Depuis quelques jours, je repense sans cesse à cette histoire. C’est presqu’une véritable hantise. De plus en plus, dans ma vie professionnelle, et même sociale, je me retrouve dans des situations où je dois « socialiser » avec des fraudeurs, des voleurs, des corrupteurs, des corrompus … des criminels connus, comme s’ils étaient des gens parfaitement respectables. En général, toute l’assistance, ou presque, sait parfaitement à quel point ces gens sont vils mais nous voilà tous tout sourire. Par bonne éducation, j’évite de faire un esclandre. Dans ma tête, j’écris un billet cinglant que je sais que je ne publierai jamais. Quand je le peux, je pars fulminer un instant dans un coin puis revient avec un visage impassible où, malgré moi et de façon fugace, s’inscrit toutefois, on me l’a dit, un certain dégoût.
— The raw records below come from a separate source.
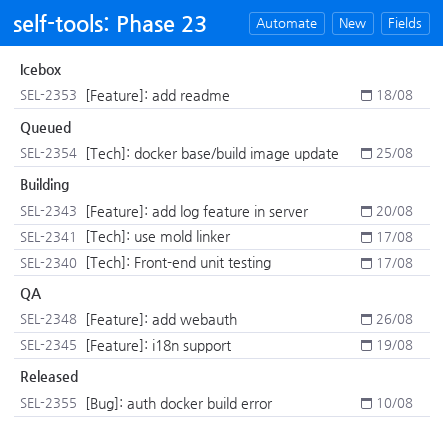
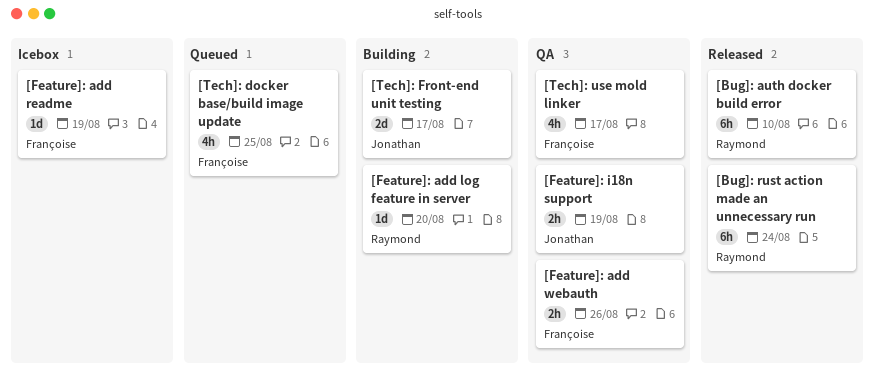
[Bug]: rust action made an unnecessary run: none -> present
[Feature]: add readme, due: Aug 18 -> Aug 19
[Tech]: use mold linker, status: Building -> QA

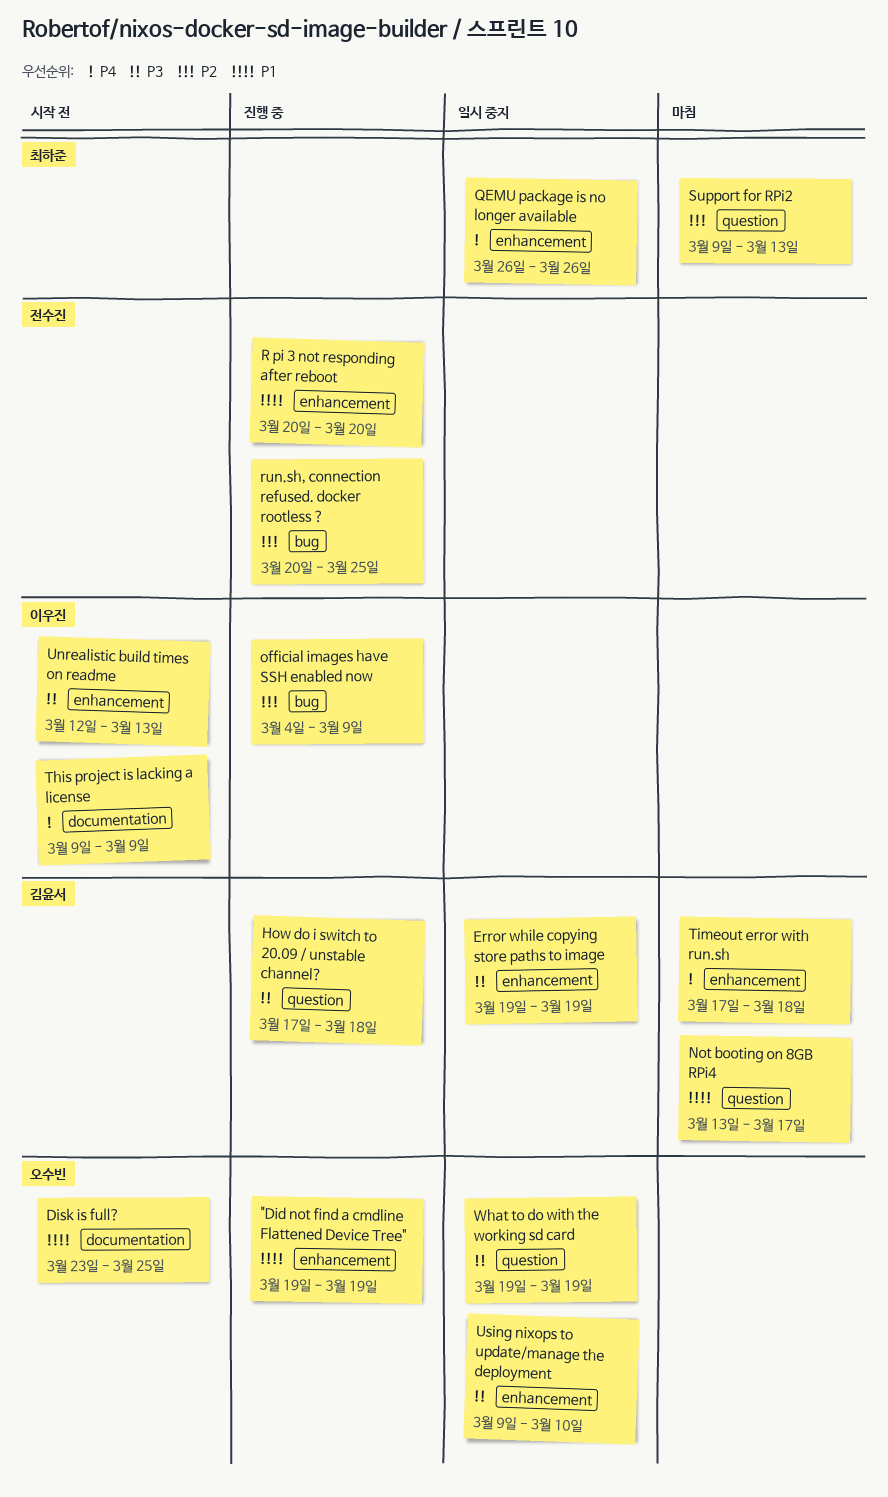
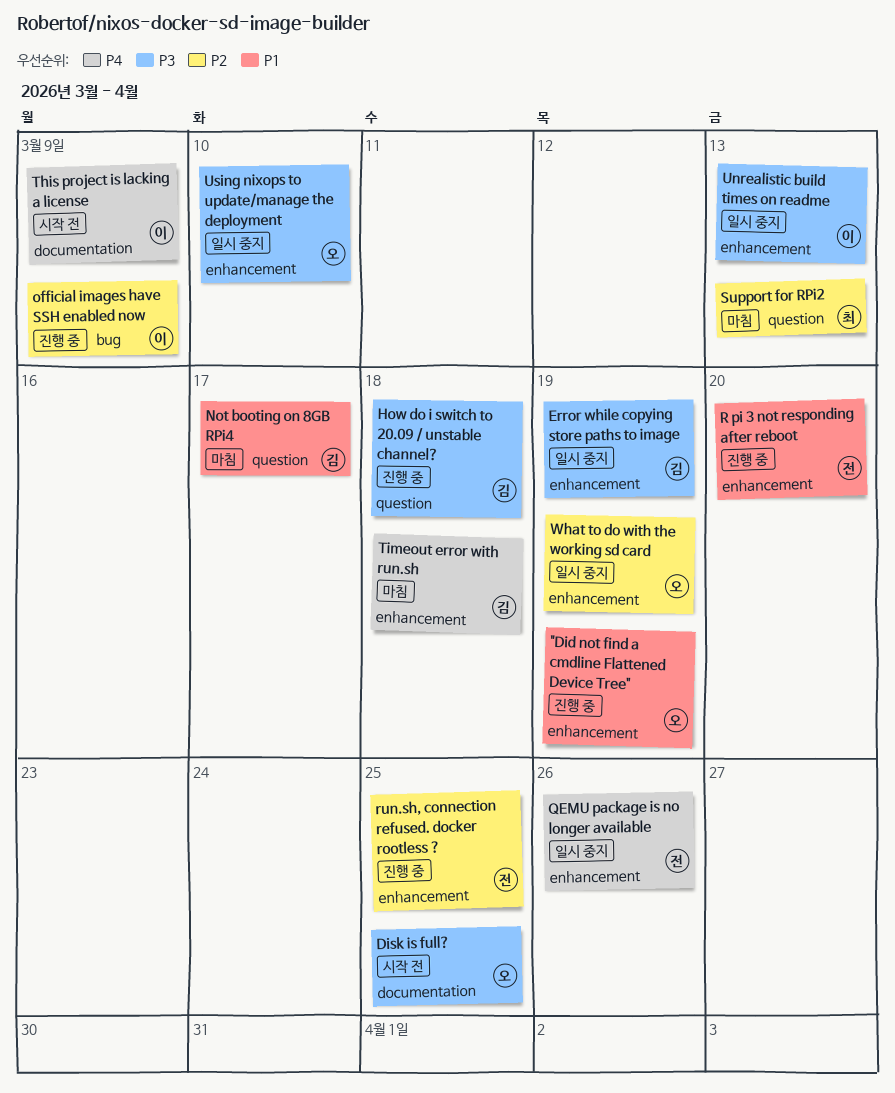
Disk is full?, priority: P1 -> P3
QEMU package is no longer available, owner: 최하준 -> 전수진
run.sh, connection refused. docker rootless ?, label: bug -> enhancement
Unrealistic build times on readme, status: 시작 전 -> 일시 중지
What to do with the working sd card, priority: P3 -> P2
What to do with the working sd card, label: question -> enhancement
Dans ces cas là, toujours, je me demande qu’est-ce qui nous est arrivés ? Comment sommes-nous passés d’un peuple où l’acte d’un seul pouvait amener le déshonneur à toute sa famille (qui devait alors rapidement et publiquement s’en distancer) à ces personnes qui invitons et accueillons  dans nos salons des gens à la réputation sulfureuse. La rationnelle en moi raisonne en termes de suceurs et de nation d’humiliés mais je sais (sens) qu’il doit y avoir plus. Je crois que, en tant que peuple, nous sommes en train de perdre notre âme.

4 commentaires

  1. L'observacteur

    En fait j’adore lire vos billets. Ils sont d’une fluidité tellement succulente qu’on en savoure comme une bonne tasse de café chaud servie au petit matin, ou, si on veut bien bien comme un repas d’apparat bien mérité après s’être gavé dans la mal-bouffe. Vous n’écrivez pas sur du sable, sachez-le.